In the 19th c. many Swedish painters went to Dusseldorf and later to Paris for training. Notable among them were the landscape artist C. J. Fahlcrantz (1774-1861), Peter Krafft the Younger, a German (1777-1863), C. Wahlbom (1810-58), A. Wahlberg (1834-1906) and above all the greatest of modern Swedish painters, Anders Zorn (1860-1 920), who also produced etchings.
In Denmark, where landscape painting was a favourite genre, impressive and original work was done by Jens Juel (1745-1802), N. A. Abildgaard (1743-1809) and Christopher Wilhelm Eckersberg (1783-1853). Eckersberg in particular influenced the next generation of painters. About 1800 the Copenhagen Academy attracted many German painters, among them the neo-classicist A. J.1 Carstens and the Romantic artists P. O. Runge and C. D. Friedrich. Christen Kobke (1810-58) took up the inheritance of C. W. Eckersberg, and among a large number of lesser artists the names of Vilhelm Marstrand (1810-73) and Kristian Zahrtmann (1843-1917) may be mentioned. Two notable figures at the end of the 19th c. were Vilhelm Ham-mershoi (1864-1916) and Peter Severin Kroyer (1851-1909), the latter a practitioner of Impressionism. Joakim Skovgaard (1856-1916) renewed the art of monumental religious painting (frescoes in Viborg Cathedral).
Scandinavia has played a prominent role in 20th c. architecture. During the 1920s and 1930s a close to the earth style of architecture was popular family houses, terraced houses, the bakkehuse (hill houses) of the Danish architect Ivar Bentsen (1876-1943). The international Functionalism of Gunnar Asplund (1885-1940), however, made increasing headway, with such buildings as the exhibition halls for the Stockholm Exhibition of 1930 (light, airy structures of glass and steel), Stockholm Municipal Library (1924-7) and an extension of Goteborg (Gothenburg) Town Hall (1934-7). Sven Markehus built the Concert Hall in Helsingborg (1936). The ideas of the Swedish Arts and Crafts Association on modern design were the starting point of a distinctive Scandinavian school of interior decoration and the design of everyday articles and utensils.

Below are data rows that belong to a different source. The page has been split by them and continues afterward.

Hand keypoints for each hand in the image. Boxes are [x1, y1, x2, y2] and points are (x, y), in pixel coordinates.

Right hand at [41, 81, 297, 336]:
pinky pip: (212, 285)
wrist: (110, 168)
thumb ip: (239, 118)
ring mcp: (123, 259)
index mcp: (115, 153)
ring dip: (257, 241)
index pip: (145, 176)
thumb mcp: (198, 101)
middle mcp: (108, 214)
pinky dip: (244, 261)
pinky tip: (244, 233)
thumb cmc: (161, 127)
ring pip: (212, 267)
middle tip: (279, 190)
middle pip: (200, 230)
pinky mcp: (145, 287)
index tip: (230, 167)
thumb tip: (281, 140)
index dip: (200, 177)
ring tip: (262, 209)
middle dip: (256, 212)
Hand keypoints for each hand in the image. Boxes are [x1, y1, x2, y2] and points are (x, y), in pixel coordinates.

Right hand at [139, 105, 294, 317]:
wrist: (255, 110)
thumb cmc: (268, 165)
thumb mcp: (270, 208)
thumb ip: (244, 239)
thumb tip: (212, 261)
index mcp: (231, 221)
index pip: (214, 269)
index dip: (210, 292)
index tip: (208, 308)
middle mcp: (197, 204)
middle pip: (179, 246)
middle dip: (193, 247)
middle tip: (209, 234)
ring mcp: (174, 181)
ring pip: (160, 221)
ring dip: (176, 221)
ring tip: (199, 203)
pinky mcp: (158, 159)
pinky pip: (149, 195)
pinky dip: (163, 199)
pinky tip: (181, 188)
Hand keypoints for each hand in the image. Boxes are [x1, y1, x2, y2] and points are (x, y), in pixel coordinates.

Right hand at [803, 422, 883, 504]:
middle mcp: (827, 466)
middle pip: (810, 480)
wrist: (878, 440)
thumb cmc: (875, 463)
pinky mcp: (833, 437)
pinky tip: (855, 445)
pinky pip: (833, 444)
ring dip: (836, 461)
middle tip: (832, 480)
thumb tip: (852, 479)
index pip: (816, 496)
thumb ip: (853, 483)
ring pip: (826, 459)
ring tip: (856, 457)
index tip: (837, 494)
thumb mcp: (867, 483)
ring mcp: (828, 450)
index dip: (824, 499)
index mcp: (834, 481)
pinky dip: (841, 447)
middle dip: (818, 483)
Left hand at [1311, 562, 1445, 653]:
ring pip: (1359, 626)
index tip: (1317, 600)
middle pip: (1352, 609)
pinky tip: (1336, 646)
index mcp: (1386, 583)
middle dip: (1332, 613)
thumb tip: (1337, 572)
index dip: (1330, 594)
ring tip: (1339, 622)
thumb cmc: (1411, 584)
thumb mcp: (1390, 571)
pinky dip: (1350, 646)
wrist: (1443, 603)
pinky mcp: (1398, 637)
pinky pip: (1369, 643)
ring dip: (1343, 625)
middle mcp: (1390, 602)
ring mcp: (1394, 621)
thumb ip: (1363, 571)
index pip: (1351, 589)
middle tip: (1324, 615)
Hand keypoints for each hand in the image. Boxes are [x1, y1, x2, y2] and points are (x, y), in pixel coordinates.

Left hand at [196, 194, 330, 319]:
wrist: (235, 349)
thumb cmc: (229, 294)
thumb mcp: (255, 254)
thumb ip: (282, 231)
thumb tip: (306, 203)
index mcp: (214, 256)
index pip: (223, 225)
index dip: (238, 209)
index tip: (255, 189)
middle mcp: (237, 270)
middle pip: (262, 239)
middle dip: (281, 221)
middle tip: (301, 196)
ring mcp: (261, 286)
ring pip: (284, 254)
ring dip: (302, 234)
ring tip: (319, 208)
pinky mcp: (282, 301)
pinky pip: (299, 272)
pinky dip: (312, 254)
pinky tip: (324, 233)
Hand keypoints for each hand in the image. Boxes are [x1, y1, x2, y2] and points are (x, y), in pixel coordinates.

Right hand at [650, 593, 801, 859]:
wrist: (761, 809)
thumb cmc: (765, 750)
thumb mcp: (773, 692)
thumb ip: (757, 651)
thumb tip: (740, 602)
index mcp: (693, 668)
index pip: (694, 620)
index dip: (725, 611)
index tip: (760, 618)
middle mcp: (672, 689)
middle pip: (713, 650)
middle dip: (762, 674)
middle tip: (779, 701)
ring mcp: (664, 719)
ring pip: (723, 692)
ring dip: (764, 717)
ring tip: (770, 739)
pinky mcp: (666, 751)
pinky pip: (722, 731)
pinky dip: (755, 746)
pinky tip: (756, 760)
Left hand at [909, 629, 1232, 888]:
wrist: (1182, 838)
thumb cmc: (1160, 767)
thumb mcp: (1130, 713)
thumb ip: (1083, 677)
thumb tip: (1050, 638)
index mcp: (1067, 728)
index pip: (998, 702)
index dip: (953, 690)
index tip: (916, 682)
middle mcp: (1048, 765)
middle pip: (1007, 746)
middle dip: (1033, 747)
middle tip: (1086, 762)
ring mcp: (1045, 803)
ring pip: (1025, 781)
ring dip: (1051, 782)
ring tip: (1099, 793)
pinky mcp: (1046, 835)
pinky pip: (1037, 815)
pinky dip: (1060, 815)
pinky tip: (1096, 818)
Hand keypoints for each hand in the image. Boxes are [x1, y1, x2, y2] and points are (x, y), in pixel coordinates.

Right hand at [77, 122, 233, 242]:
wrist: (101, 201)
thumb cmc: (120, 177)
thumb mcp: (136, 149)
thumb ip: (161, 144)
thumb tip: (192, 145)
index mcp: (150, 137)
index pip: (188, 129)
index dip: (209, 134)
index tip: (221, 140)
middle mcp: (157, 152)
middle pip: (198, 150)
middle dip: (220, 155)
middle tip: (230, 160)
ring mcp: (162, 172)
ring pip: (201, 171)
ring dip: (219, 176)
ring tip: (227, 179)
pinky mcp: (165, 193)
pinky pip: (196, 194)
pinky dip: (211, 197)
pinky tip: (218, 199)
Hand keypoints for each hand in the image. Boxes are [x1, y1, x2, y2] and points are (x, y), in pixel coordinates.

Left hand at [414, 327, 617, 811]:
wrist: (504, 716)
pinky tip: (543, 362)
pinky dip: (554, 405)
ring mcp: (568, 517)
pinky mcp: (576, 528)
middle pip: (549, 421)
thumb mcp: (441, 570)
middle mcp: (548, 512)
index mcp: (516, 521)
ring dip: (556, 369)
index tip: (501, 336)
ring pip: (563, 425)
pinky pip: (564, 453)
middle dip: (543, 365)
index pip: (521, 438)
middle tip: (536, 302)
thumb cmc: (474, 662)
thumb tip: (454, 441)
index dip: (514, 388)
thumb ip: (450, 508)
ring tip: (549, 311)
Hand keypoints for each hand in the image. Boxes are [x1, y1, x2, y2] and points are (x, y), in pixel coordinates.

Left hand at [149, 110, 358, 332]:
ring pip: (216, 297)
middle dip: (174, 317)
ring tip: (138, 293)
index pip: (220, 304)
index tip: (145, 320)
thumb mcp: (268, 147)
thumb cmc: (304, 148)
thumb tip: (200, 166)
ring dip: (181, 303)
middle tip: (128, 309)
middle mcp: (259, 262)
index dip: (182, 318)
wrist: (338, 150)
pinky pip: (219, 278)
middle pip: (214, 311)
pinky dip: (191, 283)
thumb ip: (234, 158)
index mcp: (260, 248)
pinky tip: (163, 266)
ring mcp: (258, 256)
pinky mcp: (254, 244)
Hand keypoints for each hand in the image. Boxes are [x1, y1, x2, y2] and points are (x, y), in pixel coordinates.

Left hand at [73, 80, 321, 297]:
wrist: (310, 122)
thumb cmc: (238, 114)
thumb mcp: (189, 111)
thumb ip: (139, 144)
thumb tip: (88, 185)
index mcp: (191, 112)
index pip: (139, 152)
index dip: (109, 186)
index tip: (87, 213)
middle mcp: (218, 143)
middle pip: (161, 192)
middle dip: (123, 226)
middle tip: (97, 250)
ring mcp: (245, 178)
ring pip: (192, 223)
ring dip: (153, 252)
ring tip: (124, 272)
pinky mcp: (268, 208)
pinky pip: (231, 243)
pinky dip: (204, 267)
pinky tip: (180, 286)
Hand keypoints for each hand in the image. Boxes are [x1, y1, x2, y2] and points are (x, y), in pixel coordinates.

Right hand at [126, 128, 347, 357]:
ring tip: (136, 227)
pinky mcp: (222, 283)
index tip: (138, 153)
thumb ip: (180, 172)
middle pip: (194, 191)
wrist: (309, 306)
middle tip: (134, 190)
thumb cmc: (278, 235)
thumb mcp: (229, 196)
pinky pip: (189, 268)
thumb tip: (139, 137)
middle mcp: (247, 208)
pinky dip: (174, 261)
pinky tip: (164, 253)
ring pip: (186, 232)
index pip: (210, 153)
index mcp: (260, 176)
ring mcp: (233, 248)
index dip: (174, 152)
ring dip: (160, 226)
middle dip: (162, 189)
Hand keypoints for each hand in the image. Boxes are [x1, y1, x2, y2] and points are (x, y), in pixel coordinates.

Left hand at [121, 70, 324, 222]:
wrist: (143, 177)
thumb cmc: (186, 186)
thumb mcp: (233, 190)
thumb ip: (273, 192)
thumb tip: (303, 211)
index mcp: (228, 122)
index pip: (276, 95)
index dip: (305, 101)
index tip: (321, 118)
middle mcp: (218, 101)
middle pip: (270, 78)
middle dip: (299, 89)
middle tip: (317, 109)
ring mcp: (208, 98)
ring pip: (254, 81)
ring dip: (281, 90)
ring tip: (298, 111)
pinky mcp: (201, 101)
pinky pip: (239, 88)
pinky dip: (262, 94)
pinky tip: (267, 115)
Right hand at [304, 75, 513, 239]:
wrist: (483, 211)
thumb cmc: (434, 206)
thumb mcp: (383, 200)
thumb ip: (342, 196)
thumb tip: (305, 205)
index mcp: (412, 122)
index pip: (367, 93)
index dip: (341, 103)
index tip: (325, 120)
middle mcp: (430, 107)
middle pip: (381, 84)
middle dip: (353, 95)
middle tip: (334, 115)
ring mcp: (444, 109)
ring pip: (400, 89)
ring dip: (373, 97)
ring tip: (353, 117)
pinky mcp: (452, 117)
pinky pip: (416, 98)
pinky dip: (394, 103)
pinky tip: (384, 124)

The basic types of housing developed in Sweden were various forms of tower block (Orebro, 1948-50; Danviksklippen, by S. Backstrom and L. Reinius, 1945). The best known of Stockholm’s satellite towns is Vallingby.
Perhaps the best known Danish architect was Arne Jacobsen (1902-71), who was responsible for new town halls at Arhus (1941) and Mainz (1969).
Among leading Danish sculptors of the 20th c. are Robert Jacobsen (b, 1917), who works in metal; Kai Nielsen (1882-1924), creator of a new monumental style; Bengt Sorensen (b. 1923), Gunnar Westmann (b. 1915) and Svend W. Hansen (b. 1922). The youngest generation of sculptors follows current post-war trends.